The following statements use the GLMMOD procedure to create a design matrix data set containing all the main effects and two-factor interactions for the preceding screening design.
ods output DesignPoints = DesignMatrix; proc glmmod data=Screening; model y = a|b|c|d|e@2; run;
Notice that the preceding statements use ODS to create the design matrix data set, instead of the OUTDESIGN= option in the PROC GLMMOD statement. The results are equivalent, but the columns of the data set produced by ODS have names that are directly related to the names of their corresponding effects.

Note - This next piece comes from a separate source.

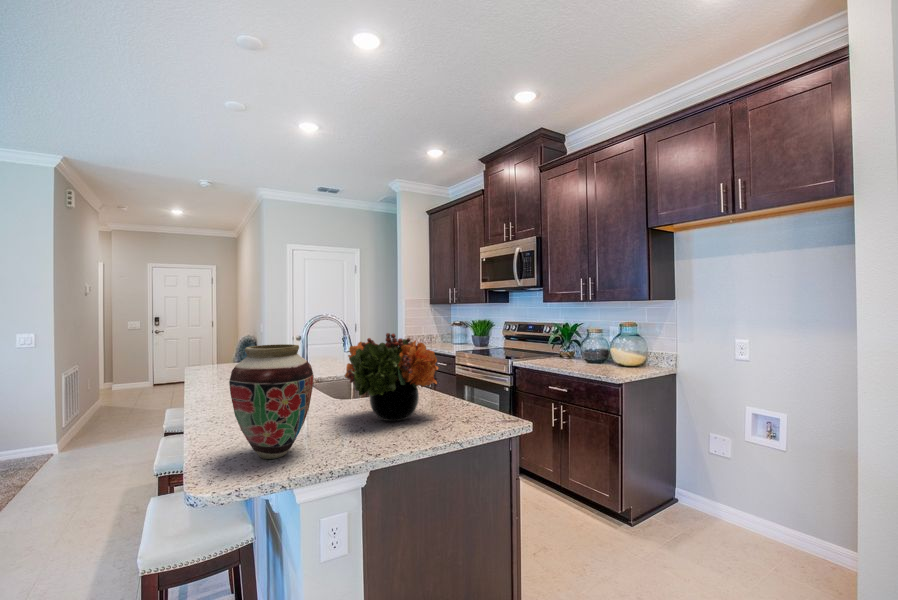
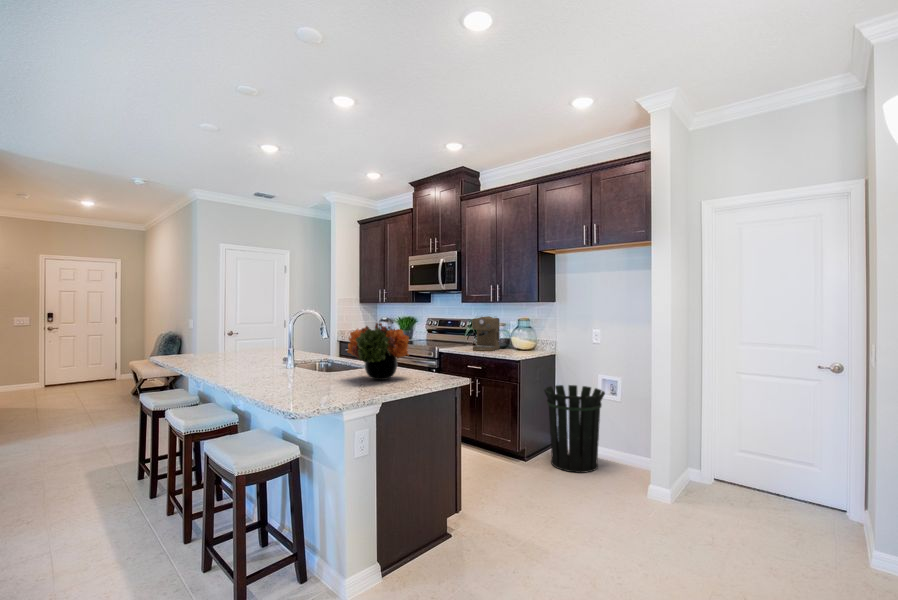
coffee maker: none [555,320,594,367] -> present [472,316,500,351]
vase: present [229,344,314,459] -> none [298,328,348,397]
waste bin: none [660,419,763,560] -> present [544,385,605,473]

Finally, the following statements use the REG procedure to perform forward model selection for the screening design. Two MODEL statements are used, one without the selection options (which produces the regression analysis for the full model) and one with the selection options. Output 42.2.1 and Output 42.2.2 show the results of the PROC REG analysis.

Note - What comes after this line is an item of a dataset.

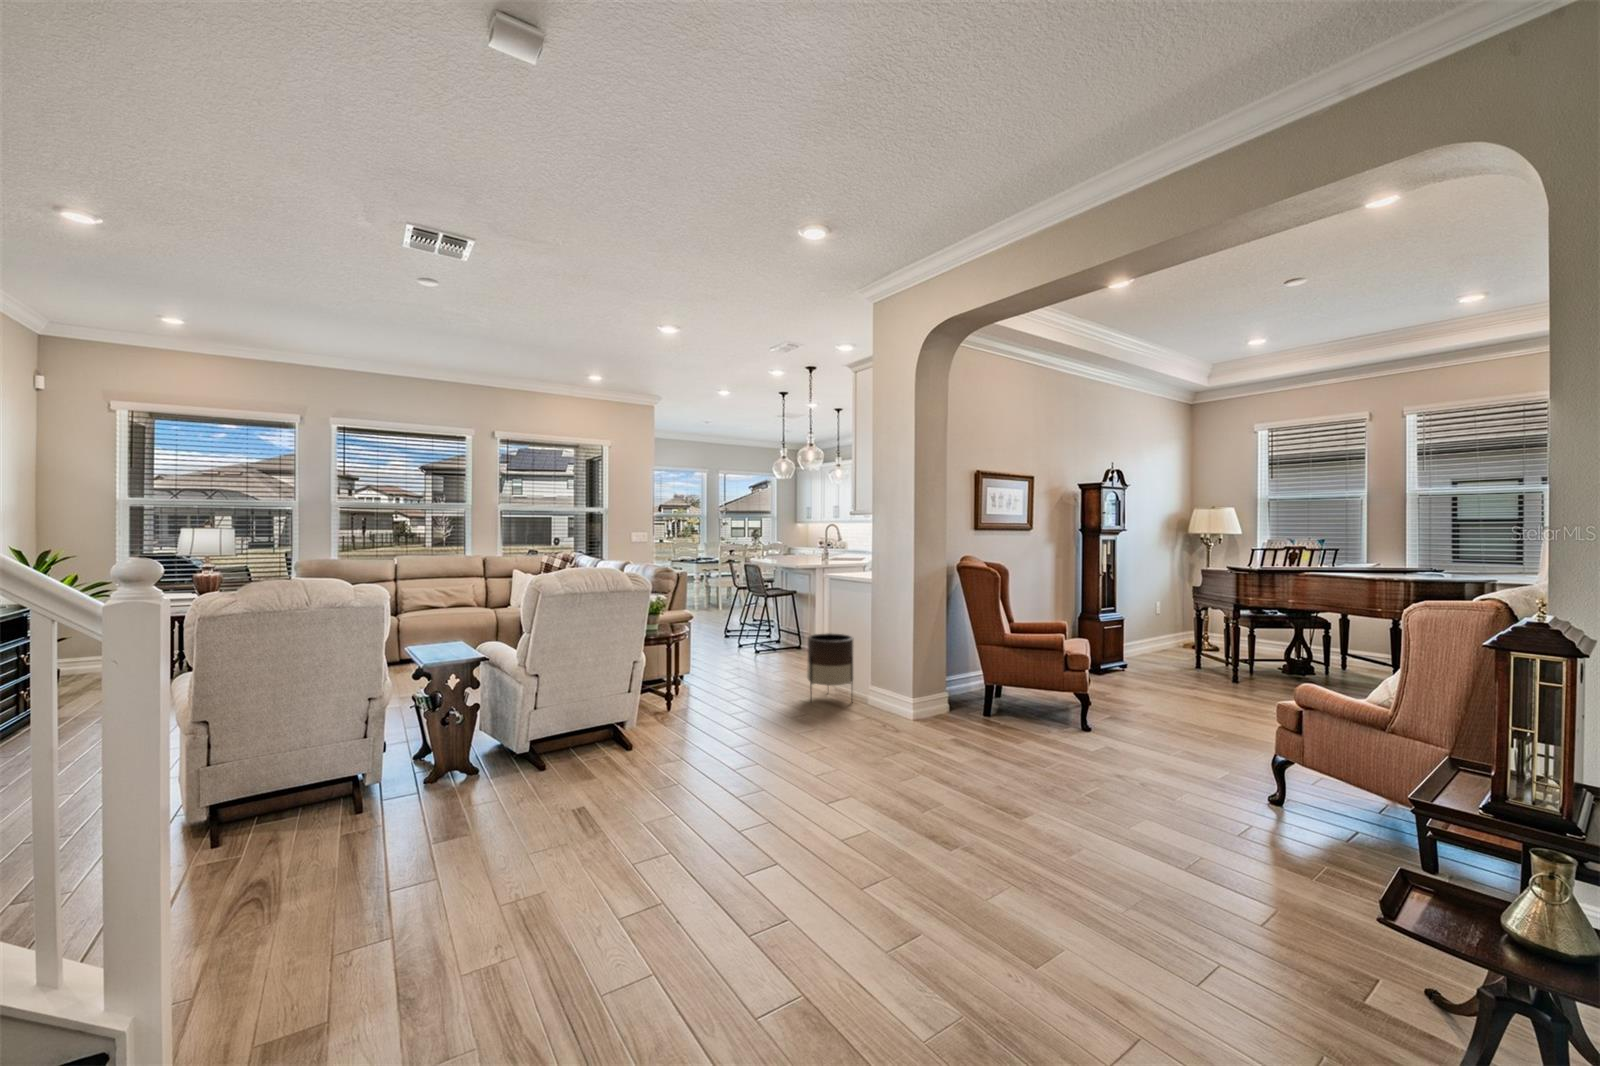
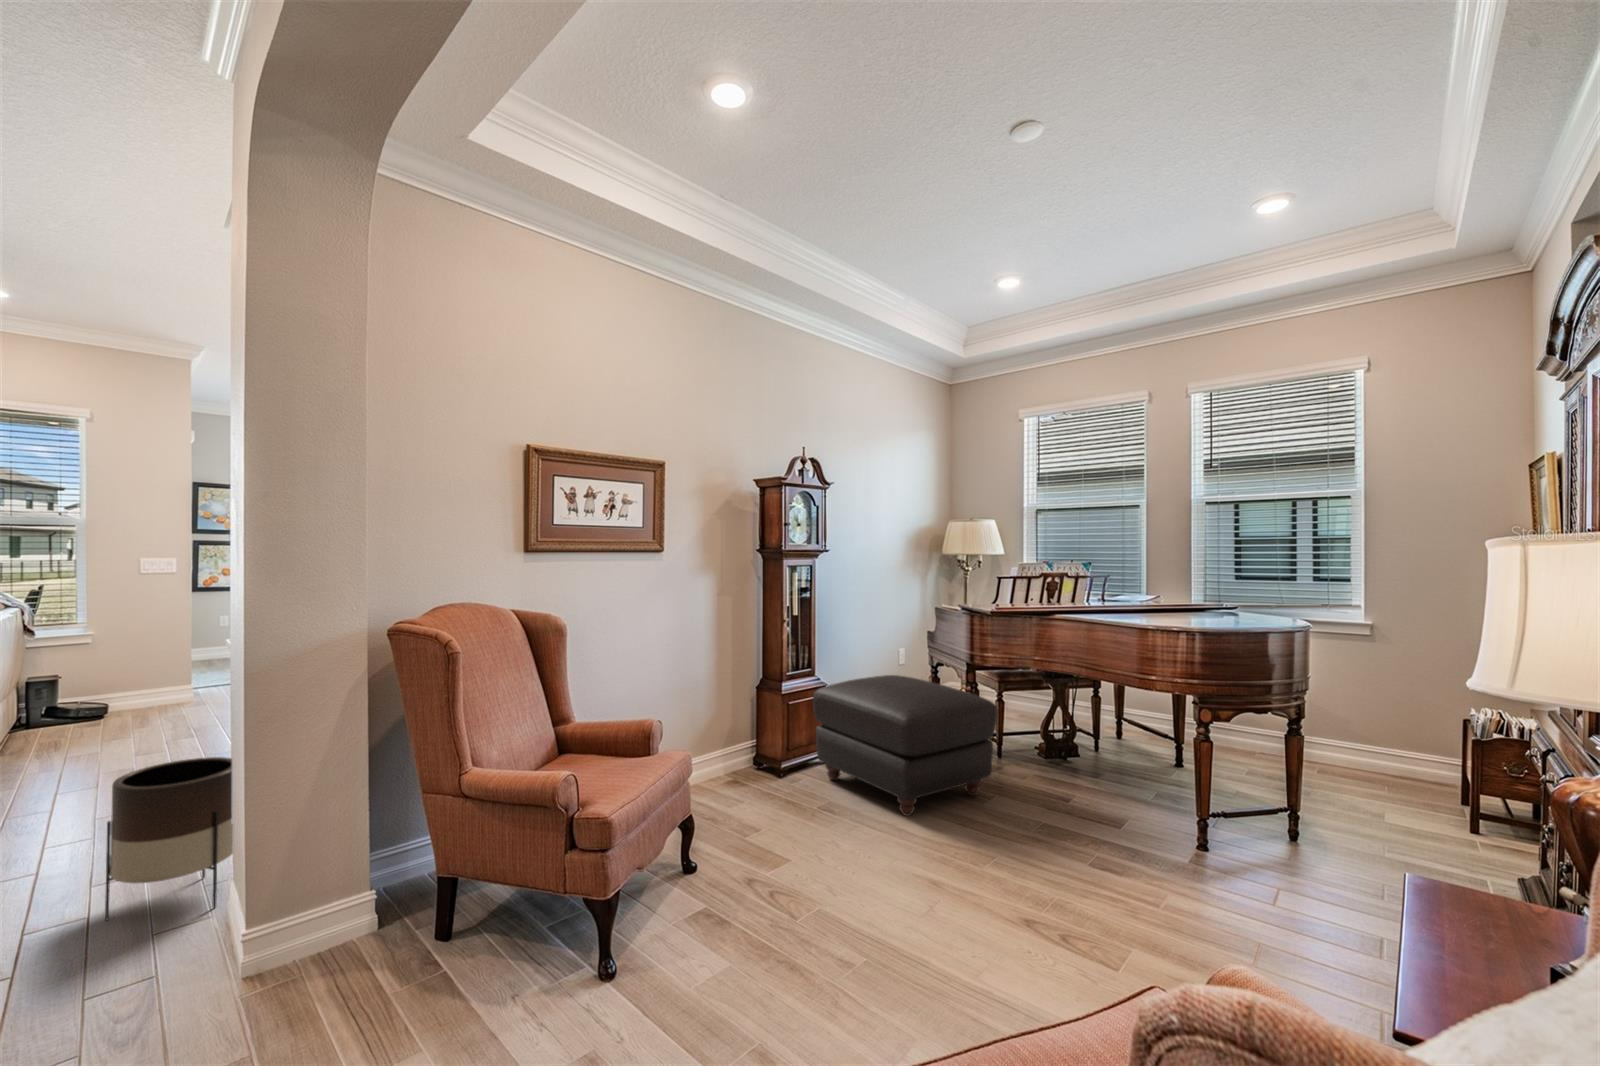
ottoman: none [1120,614,1261,695] -> present [813,675,997,816]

proc reg data=DesignMatrix; model y = a--d_e; model y = a--d_e / selection = forward details = summary slentry = 0.05; run;
PROC GLMMOD and PROC REG for Forward Selection Screening |
Analysis of Variance | |||||
---|---|---|---|---|---|
Source | DF | Sum of Squares |
Mean Square |
F Value | Pr > F |
Model | 15 | 861.48436 | 57.43229 | . | . |
Error | 0 | 0 | . | ||
Corrected Total | 15 | 861.48436 |
Root MSE | . | R-Square | 1.0000 |
---|---|---|---|
Dependent Mean | 0.33325 | Adj R-Sq | . |
Coeff Var | . |
Parameter Estimates | ||||||
---|---|---|---|---|---|---|
Variable | Label | DF | Parameter Estimate |
Standard Error |
t Value | Pr > |t| |
Intercept | Intercept | 1 | 0.33325 | . | . | . |
a | 1 | 4.61125 | . | . | . | |
b | 1 | 0.21775 | . | . | . | |
a_b | a*b | 1 | 0.30350 | . | . | . |
c | 1 | 4.02550 | . | . | . | |
a_c | a*c | 1 | 0.05150 | . | . | . |
b_c | b*c | 1 | -0.20225 | . | . | . |
d | 1 | -0.11850 | . | . | . | |
a_d | a*d | 1 | 0.12075 | . | . | . |
b_d | b*d | 1 | 0.18850 | . | . | . |
c_d | c*d | 1 | 0.03200 | . | . | . |
e | 1 | 3.45275 | . | . | . | |
a_e | a*e | 1 | 1.97175 | . | . | . |
b_e | b*e | 1 | -0.35625 | . | . | . |
c_e | c*e | 1 | 0.30900 | . | . | . |
d_e | d*e | 1 | 0.30750 | . | . | . |
Summary of Forward Selection | ||||||||
---|---|---|---|---|---|---|---|---|
Step | Variable Entered |
Label | Number Vars In |
Partial R-Square |
Model R-Square |
C(p) | F Value | Pr > F |
1 | a | 1 | 0.3949 | 0.3949 | . | 9.14 | 0.0091 | |
2 | c | 2 | 0.3010 | 0.6959 | . | 12.87 | 0.0033 | |
3 | e | 3 | 0.2214 | 0.9173 | . | 32.13 | 0.0001 | |
4 | a_e | a*e | 4 | 0.0722 | 0.9895 | . | 75.66 | <.0001 |
The full model has 16 parameters (the intercept + 5 main effects + 10 interactions). These are all estimable, but since there are only 16 observations in the design, there are no degrees of freedom left to estimate error; consequently, there is no way to use the full model to test for the statistical significance of effects. However, the forward selection method chooses only four effects for the model: the main effects of factors a, c, and e, and the interaction between a and e. Using this reduced model enables you to estimate the underlying level of noise, although note that the selection method biases this estimate somewhat.